On Thu, 6 Oct 2005, JC Dill wrote:

> Alex Rubenstein wrote:
> > Further, the internet has always been a best-effort medium.
> Can someone please explain how Level 3 is making a "best effort" to connect
> their customers to Cogent's customers?

thats not what alex means as you know. and Level(3)/Cogent are playing a pain 
game here, its 'no effort' not 'best effort'

> Various people have stated that uneven data flows (e.g. from mostly-content
> networks to mostly-eyeball networks) is a good reason to not peer.  I'd love
> to know how it improves Level 3's network to have data from Cogent arrive over
> some *other* connection rather than directly from a peering connection.  Do

perhaps the other connection is already carrying significant outbound so this 
extra inbound is a small net cost, that would support L3's argument

> So why break off peering???

this is about politics not engineering, dont try to confuse them. peering often 

> AFAICT there's only one reason to break off peering, and it's to force 
> Cogent to pay (anyone) to transit the data.  Why does L3 care if Cogent 
> sends the data for free via peering, or pays someone ELSE to transit the 
> data?

the economics are different for cogent, cogent loses some marketing advantage.. 
i can think of other reasons

> I think this is about a big bully trying to force a smaller player off 
> of the big guys' playing field (tier 1 peering).  From where I sit it 

cogent isnt a small player, they are a real threat to L(3).. dont feel sorry for 
them, they're not being bullied!

> looks like an anti-competitive move that is not a "best effort" to serve 
> their customers but a specific effort to put another (smaller) 
> competitor out of business (of being a transit-free or mostly 
> transit-free backbone) by forcing them to pay (someone), forcing their 

really? you mean one company wants to take business from the other company? 
thats amazing.. and i thought ISPs existed together in harmony never looking at 
each others customer bases

> IMHO all L3 customers have a valid argument that Level 3 is in default of any
> service contract that calls for "best effort" or similar on L3's part.

can you cite the relevant clause in your Level3 contract that brings you to this 
conclusion.. hint: you might be looking a long time because it doesnt exist and 
they're not in breach

> I also believe that Cogent has a valid argument that Level 3's behavior is
> anti-competitive in a market where the tier 1 networks *collectively* have a
> 100% complete monopoly on the business of offering transit-free backbone
> internet services.  As such, L3's behavior might fall into anti-trust
> territory - because if Cogent caves in over this and buys transit for the
> traffic destined for L3 then what's to stop the rest of the tier 1 guys from
> following suit and forcing Cogent to buy transit to get to *all* tier 1
> networks?  Then who will they (TINT) force out next?
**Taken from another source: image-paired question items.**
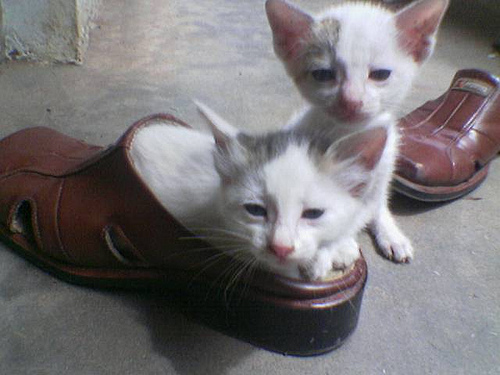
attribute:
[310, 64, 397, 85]
eyes — dark, blue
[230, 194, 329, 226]
eyes — dark, blue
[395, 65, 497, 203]
shoe — brown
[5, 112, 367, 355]
shoe — brown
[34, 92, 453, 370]
clogs — brown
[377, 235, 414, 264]
paw — white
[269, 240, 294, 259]
nose — pink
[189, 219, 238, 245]
kitten whisker — white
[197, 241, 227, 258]
kitten whisker — white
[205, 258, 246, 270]
kitten whisker — white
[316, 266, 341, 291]
kitten whisker — white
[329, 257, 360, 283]
kitten whisker — white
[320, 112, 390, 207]
ear — pink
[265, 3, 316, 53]
ear — pink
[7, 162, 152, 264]
shoe — brown, shiny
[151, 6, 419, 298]
kittens — small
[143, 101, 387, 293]
cat — white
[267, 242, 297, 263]
kitten nose — small, pink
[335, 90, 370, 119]
kitten's noses — pink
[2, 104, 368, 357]
brown shoe — brown 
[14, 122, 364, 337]
sandal — brown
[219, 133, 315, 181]
fur — grey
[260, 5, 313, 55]
ear — large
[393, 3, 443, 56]
ear — large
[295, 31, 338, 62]
fur — dark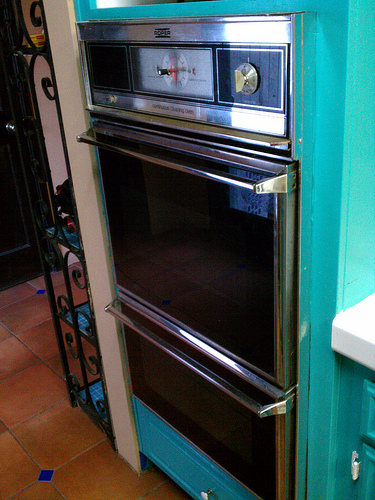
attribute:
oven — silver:
[88, 116, 323, 382]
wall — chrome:
[81, 5, 369, 499]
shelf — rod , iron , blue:
[13, 1, 111, 462]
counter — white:
[324, 294, 372, 391]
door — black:
[3, 4, 56, 291]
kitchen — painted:
[4, 0, 373, 499]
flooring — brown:
[0, 266, 189, 499]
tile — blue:
[40, 467, 54, 484]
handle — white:
[197, 485, 211, 499]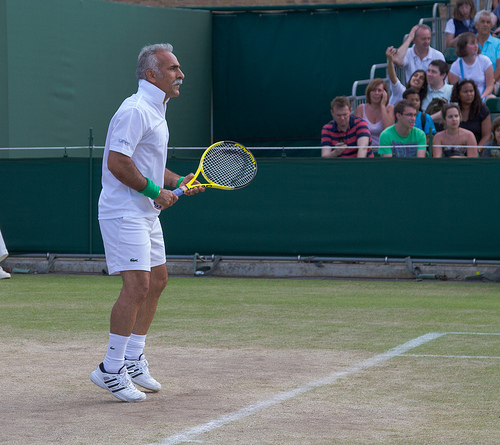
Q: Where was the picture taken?
A: A tennis court.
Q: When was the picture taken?
A: Daytime.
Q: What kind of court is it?
A: Turf.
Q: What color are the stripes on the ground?
A: White.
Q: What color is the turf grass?
A: Green.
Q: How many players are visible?
A: One.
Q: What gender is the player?
A: Male.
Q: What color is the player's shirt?
A: White.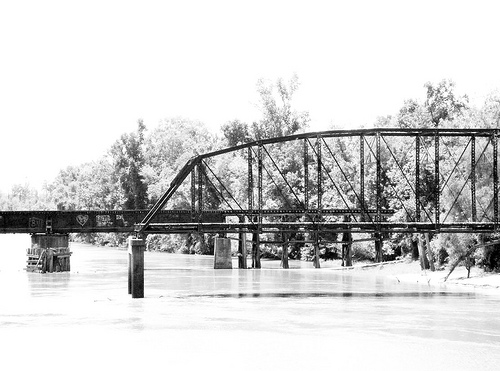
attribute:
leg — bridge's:
[120, 215, 162, 297]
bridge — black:
[5, 109, 499, 271]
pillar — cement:
[28, 232, 69, 272]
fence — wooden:
[236, 221, 431, 276]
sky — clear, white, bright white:
[0, 0, 499, 209]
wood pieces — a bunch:
[27, 243, 72, 273]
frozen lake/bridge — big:
[130, 160, 392, 363]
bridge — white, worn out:
[8, 117, 498, 294]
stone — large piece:
[207, 232, 243, 280]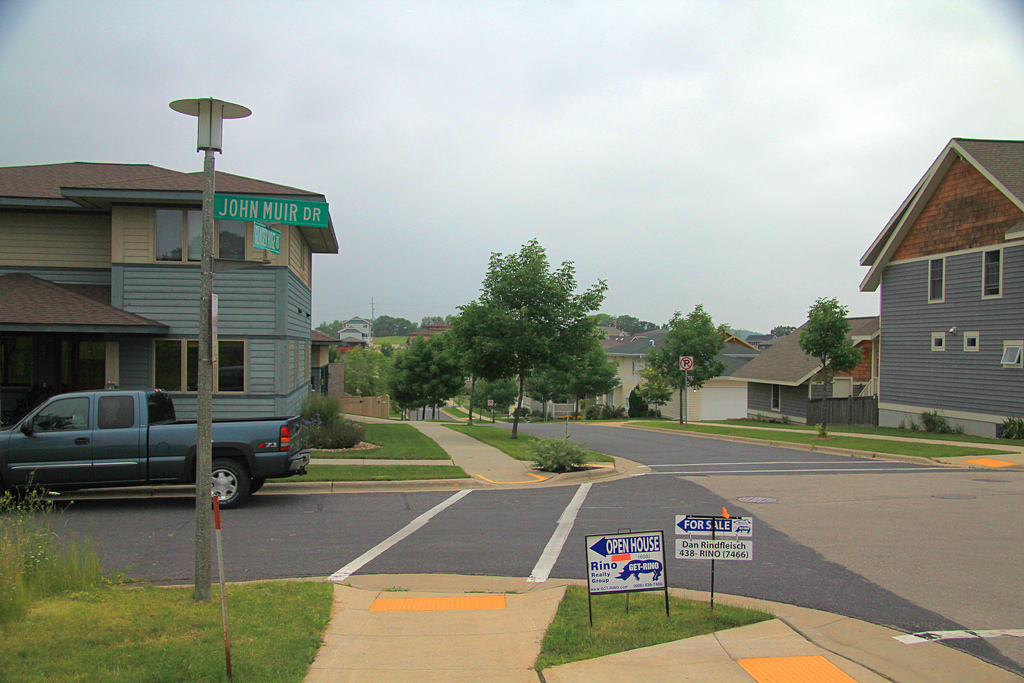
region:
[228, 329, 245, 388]
window on the building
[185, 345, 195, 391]
window on the building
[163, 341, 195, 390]
window on the building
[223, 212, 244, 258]
window on the building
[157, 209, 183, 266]
window on the building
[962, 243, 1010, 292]
window on the building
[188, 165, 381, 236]
John Muir street sign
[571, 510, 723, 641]
open house sign with two posts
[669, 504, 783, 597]
For sale sign on the corner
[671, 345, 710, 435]
no parking sign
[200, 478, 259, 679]
orange and white post in the ground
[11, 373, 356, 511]
blue truck parked on the street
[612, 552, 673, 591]
Rhino on the open house sign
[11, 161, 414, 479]
tan and blue house behind the truck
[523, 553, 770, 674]
triangular patch of grass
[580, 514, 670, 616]
blue and white sign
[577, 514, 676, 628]
open house sign on the lawn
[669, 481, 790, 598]
for sale sign on the grass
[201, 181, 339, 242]
green street sign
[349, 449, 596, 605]
white lines in the street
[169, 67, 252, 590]
street light on wooden pole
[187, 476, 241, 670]
metal pole with red on top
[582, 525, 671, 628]
Open house sign on the sidewalk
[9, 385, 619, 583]
Truck on the side of the road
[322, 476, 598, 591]
Pedestrian crossing is empty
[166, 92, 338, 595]
Post with light and street signs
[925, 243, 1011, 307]
Two windows on the side of the wall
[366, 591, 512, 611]
Rectangular yellow paint on the sidewalk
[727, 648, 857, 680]
Rectangular yellow paint on the sidewalk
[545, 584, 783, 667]
trimmed green grass triangle shaped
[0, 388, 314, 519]
dark blue pickup truck is parked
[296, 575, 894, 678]
orange paint square on sidewalk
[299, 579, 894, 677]
sidewalk is gray concrete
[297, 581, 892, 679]
gray side walk next to triangle patch grass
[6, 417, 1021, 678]
white painted line on street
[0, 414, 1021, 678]
black paved asphalt street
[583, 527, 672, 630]
sign is blue and white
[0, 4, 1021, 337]
cloudy gray gloomy sky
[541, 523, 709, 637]
Open house sign on the edge of the grass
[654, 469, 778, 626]
For sale sign on the corner of the intersection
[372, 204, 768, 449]
Many trees lined along the side of the street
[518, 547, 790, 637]
Patch of grass on the corner of the street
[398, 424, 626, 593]
White lines indicating the area for the crosswalk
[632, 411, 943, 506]
White lines on the street for the crosswalk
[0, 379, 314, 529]
a dark grey truck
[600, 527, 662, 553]
the words open house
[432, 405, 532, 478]
a concrete walk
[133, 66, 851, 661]
this is a suburban area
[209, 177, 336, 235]
a green and white street sign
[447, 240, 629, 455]
a large green tree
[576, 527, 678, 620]
a black, white and blue sign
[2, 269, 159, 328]
the roof of a home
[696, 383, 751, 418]
a white garage door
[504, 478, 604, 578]
a long white painted line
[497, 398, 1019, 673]
a paved road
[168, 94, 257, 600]
a tall gray light pole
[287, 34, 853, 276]
clouds in the sky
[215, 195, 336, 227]
a green street sign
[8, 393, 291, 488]
a grey truck on the street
these are big companies, they can fight their own battles. there is no tier-1 
monopoly. in many cases its cheaper to send data via transit than peering so why 
do you care about transit-free anyway?
> What's to stop a big government (like the US) from stepping in and attempting
> to regulate peering agreements, using the argument that internet access is too
> important to allow individual networks to bully other networks out of the
> market - at the expense of customers - and ultimately resulting in less
> competition and higher rates?  Is this type of regulation good for the
> internet?  OTOH is market consolidation good for the internet?

they're not acting illegally or as a monopoly, and theres no anti-trust so 
theres no reason to expect any government interventions.